The library sagas continue with the most recent controversy, with St. Tammany Parish joining neighboring Washington Parish, according to an update to our Washington Parish story posted earlier today.
It seems that the St. Tammany Parish Library Board held a marathon special meeting in Slidell that lasted more than nine hours on Jan. 21 an effort to hire a new library director that parish.
This underscores what LouisianaVoice wrote earlier about efforts by outsiders to usurp local authority under the guise of protecting innocent children from all that nasty porn that the reformers are so fascinated in—so fascinated, in fact, that they go around all over the state spending inordinate amounts of time going through books in search of prurient material. The question must be asked, though, are they really trying to protect children or are they trying to stimulate their own suppressed libidos?
Anyway, four finalists for the job were interviewed after which an extended conversation was held between Sonnet Ireland, the Washington Parish Library Director who will come under fire in that parish later today, and anti-library critic Devin McGee.
One witness to the conversation noted that McGee “was sitting within 10 feet of the security guard from the local police department, he (McGee) casually walked away from the conversation to chat with someone else.”
Despite that description, MeGee later filed a police complaint in which he alleged harassment and physical contact with police.
The observer who witnessed the exchange said a St.

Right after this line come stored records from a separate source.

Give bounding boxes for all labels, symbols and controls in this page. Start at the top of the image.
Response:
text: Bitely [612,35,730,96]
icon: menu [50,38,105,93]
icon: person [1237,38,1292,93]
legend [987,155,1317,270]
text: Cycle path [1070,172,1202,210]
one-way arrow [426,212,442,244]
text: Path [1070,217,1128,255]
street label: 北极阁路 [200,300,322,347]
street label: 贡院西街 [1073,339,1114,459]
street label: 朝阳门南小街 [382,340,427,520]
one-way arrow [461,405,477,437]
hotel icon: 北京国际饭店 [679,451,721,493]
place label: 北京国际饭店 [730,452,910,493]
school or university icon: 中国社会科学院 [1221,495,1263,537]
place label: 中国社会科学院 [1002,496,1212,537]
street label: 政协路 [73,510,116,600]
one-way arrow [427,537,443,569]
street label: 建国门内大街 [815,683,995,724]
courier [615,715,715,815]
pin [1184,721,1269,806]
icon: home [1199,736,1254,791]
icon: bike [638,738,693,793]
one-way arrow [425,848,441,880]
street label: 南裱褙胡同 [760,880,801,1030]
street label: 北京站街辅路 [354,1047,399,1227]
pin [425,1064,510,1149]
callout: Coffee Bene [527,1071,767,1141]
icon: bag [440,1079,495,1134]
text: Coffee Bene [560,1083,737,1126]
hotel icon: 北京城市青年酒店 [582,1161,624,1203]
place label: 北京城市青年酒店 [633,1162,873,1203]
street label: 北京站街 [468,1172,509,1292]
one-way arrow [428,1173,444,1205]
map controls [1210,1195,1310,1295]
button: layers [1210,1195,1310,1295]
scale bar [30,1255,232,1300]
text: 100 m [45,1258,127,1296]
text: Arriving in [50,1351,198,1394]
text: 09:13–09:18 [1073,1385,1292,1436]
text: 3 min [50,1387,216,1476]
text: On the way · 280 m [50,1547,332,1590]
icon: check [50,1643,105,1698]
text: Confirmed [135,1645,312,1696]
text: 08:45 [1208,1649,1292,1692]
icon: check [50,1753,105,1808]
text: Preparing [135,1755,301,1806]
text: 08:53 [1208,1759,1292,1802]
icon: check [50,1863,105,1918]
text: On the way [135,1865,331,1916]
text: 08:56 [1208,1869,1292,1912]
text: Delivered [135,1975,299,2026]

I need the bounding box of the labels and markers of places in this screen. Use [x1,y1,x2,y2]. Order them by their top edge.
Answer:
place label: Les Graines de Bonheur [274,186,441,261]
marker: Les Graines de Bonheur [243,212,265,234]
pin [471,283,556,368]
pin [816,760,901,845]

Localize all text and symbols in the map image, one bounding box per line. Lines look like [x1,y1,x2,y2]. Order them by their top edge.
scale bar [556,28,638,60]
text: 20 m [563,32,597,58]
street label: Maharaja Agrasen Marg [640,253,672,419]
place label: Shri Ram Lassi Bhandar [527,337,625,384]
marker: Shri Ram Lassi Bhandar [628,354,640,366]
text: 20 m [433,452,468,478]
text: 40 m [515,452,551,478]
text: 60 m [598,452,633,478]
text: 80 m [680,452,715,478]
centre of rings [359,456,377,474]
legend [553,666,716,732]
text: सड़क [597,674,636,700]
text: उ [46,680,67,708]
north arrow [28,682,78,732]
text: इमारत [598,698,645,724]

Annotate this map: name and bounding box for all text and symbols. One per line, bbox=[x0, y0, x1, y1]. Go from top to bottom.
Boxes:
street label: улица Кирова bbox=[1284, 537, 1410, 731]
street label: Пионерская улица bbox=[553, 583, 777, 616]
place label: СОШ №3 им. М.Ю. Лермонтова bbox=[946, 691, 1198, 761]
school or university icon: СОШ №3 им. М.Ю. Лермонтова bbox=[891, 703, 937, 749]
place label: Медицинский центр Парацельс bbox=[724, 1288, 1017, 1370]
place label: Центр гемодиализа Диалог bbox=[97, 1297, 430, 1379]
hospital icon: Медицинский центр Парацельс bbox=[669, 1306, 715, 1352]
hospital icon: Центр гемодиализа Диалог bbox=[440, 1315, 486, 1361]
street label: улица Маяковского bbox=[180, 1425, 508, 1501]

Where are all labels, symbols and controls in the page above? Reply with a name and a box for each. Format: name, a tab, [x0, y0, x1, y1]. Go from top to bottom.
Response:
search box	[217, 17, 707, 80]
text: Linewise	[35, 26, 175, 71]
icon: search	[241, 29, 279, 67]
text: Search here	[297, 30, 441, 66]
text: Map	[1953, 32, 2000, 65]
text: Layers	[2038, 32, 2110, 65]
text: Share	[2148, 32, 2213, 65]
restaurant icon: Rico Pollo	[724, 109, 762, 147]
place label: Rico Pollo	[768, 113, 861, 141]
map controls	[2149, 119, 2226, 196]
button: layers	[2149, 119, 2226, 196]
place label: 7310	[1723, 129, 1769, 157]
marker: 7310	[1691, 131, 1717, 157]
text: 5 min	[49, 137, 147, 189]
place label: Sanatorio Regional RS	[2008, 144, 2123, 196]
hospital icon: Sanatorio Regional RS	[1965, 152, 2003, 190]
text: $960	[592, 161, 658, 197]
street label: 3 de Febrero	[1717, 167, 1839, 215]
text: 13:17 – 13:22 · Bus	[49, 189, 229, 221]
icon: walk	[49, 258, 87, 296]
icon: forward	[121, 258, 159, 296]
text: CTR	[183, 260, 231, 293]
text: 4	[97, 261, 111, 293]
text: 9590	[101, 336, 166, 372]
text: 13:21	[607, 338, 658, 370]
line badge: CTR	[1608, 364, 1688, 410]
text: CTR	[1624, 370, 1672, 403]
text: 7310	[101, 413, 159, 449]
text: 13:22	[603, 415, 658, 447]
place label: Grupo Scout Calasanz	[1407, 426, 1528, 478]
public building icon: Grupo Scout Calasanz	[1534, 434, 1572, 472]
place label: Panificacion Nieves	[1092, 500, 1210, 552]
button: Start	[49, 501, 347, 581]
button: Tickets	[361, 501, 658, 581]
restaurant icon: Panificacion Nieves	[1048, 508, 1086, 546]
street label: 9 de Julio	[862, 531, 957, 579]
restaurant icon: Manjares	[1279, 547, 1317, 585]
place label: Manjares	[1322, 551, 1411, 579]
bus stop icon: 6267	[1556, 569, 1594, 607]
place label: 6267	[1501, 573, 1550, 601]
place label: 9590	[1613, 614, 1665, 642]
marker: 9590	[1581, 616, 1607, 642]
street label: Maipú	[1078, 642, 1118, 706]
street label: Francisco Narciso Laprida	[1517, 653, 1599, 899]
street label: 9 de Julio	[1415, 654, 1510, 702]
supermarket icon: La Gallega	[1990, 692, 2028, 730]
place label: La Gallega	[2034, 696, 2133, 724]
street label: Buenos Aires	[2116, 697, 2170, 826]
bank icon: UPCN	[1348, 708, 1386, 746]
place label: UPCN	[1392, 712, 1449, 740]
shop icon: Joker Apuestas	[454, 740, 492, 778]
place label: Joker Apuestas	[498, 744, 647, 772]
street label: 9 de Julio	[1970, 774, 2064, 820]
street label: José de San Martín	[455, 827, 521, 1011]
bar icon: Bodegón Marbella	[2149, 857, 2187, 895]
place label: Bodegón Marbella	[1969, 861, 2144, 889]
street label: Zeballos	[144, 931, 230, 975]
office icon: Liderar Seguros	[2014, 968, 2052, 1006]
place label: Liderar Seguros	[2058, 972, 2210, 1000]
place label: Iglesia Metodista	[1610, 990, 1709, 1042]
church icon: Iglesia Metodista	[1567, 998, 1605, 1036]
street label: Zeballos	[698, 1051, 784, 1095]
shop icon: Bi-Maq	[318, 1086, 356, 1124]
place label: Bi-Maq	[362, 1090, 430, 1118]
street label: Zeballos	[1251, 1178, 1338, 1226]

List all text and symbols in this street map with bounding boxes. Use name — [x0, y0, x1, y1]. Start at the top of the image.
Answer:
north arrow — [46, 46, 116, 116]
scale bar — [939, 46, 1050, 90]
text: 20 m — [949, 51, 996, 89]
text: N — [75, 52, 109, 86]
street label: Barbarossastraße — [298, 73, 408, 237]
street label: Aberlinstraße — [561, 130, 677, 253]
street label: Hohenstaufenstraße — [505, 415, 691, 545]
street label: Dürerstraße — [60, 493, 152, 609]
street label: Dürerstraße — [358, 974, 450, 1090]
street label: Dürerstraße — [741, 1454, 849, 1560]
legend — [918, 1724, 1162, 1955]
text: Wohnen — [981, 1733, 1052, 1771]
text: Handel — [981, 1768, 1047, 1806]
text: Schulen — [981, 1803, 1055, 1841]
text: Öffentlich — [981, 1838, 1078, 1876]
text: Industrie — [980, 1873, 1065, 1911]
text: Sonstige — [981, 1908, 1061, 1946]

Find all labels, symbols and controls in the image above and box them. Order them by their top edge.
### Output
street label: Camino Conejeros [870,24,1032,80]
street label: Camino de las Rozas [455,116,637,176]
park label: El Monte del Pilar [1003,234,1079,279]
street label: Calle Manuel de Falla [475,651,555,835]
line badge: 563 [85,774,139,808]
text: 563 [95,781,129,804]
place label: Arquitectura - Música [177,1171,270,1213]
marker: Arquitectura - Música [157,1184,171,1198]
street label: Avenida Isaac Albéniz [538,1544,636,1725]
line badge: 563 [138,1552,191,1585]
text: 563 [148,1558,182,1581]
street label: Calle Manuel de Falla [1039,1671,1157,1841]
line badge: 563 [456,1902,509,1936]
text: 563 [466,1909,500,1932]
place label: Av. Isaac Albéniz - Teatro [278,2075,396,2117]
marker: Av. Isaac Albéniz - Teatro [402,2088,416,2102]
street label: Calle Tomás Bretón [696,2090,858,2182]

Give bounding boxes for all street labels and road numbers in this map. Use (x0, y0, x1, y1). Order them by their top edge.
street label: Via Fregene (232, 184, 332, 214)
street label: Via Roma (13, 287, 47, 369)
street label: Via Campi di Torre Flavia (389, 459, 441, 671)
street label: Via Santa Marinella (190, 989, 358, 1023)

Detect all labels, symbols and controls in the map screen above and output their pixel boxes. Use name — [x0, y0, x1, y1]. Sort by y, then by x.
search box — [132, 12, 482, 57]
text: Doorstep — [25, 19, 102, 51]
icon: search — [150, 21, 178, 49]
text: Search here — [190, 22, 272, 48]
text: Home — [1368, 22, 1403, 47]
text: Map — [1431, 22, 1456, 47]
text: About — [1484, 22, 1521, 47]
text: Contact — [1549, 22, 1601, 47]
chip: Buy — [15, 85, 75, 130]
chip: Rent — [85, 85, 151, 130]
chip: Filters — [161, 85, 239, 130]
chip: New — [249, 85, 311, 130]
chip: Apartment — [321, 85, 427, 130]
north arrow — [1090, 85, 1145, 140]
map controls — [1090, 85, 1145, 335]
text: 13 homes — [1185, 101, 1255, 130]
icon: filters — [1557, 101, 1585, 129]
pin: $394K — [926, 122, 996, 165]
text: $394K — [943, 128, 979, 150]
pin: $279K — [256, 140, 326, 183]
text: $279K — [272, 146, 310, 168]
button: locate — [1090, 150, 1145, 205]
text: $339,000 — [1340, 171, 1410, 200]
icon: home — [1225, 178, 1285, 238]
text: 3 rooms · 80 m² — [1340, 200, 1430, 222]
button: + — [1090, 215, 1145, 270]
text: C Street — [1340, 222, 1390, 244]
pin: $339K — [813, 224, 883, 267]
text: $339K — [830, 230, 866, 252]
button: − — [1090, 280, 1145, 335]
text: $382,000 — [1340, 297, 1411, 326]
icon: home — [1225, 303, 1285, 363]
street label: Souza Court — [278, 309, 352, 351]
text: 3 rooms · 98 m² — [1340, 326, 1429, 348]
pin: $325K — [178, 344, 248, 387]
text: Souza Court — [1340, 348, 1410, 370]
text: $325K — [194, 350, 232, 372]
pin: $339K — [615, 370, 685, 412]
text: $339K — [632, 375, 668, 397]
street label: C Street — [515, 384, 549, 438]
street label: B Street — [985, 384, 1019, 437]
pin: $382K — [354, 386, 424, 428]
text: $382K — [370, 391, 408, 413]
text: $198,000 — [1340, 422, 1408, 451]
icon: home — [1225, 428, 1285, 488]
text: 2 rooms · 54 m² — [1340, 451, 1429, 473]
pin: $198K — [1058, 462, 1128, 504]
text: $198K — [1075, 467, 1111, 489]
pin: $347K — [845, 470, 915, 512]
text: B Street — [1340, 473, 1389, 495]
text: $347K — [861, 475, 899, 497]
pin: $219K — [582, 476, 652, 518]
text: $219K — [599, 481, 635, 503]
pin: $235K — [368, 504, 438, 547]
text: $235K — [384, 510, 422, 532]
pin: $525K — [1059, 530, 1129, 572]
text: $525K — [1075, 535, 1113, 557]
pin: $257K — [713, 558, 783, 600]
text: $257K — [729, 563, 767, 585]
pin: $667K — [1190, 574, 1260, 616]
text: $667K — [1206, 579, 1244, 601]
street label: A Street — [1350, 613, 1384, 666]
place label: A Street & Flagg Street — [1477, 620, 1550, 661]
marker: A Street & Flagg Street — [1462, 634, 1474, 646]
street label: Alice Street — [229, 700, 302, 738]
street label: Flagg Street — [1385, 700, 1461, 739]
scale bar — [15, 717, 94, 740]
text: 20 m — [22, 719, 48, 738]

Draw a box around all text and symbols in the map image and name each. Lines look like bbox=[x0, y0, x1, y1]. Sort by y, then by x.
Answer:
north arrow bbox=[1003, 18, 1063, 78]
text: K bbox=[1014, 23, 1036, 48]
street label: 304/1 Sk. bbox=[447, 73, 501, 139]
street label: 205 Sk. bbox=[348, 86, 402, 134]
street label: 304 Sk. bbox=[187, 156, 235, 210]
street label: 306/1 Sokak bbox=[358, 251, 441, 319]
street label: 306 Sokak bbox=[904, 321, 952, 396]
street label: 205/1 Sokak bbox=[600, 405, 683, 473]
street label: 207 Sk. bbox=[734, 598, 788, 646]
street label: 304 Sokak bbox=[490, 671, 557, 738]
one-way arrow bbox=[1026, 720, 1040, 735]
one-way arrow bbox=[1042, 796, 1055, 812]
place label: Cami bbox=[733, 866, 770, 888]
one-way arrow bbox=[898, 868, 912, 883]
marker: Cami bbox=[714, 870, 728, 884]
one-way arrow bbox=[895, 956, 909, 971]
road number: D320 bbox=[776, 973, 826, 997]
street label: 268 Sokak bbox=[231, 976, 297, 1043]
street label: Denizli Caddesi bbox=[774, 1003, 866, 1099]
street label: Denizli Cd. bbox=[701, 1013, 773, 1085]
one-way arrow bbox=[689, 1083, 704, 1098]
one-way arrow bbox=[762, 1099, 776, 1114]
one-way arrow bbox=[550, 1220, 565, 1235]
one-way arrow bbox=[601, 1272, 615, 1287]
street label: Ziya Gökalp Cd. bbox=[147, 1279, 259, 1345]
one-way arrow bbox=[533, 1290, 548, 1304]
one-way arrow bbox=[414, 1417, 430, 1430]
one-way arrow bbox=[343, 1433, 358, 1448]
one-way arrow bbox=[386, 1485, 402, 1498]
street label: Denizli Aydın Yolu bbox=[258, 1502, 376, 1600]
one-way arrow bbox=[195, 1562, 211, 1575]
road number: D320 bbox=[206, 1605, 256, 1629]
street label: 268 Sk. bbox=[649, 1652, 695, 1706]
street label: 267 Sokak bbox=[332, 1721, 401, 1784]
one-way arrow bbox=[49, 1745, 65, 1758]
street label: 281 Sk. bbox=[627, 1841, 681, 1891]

Tammany Council member (most likely, she said, David Cougle, an original anti-library activist who co-founded the St. Tammany Library Accountability Project) called the Washington Parish President who in turn called tonight’s “ad hoc” meeting with the likely intent of terminating Ireland.
To support her theory, she attached the following state from the presiding judge in the civil case St. Tammany Parish Council v Library Board members McHugh, Parr and Taylor:

“Mr. Ireland is well-supported by those who know her knowledge, dedication and qualifications,” the witness said. “In addition to serving as Washington Parish Director, she has been a tireless advocate at the state level and in her (home) perish, St. Tammany.”
The 5th Circuit Court of Appeal dismissed the discrimination lawsuit by the three members, ruling, incredulously, that they lacked “standing” to pursue such litigation, leaving court observers scratching their heads and wondering what the prerequisites of standing might be.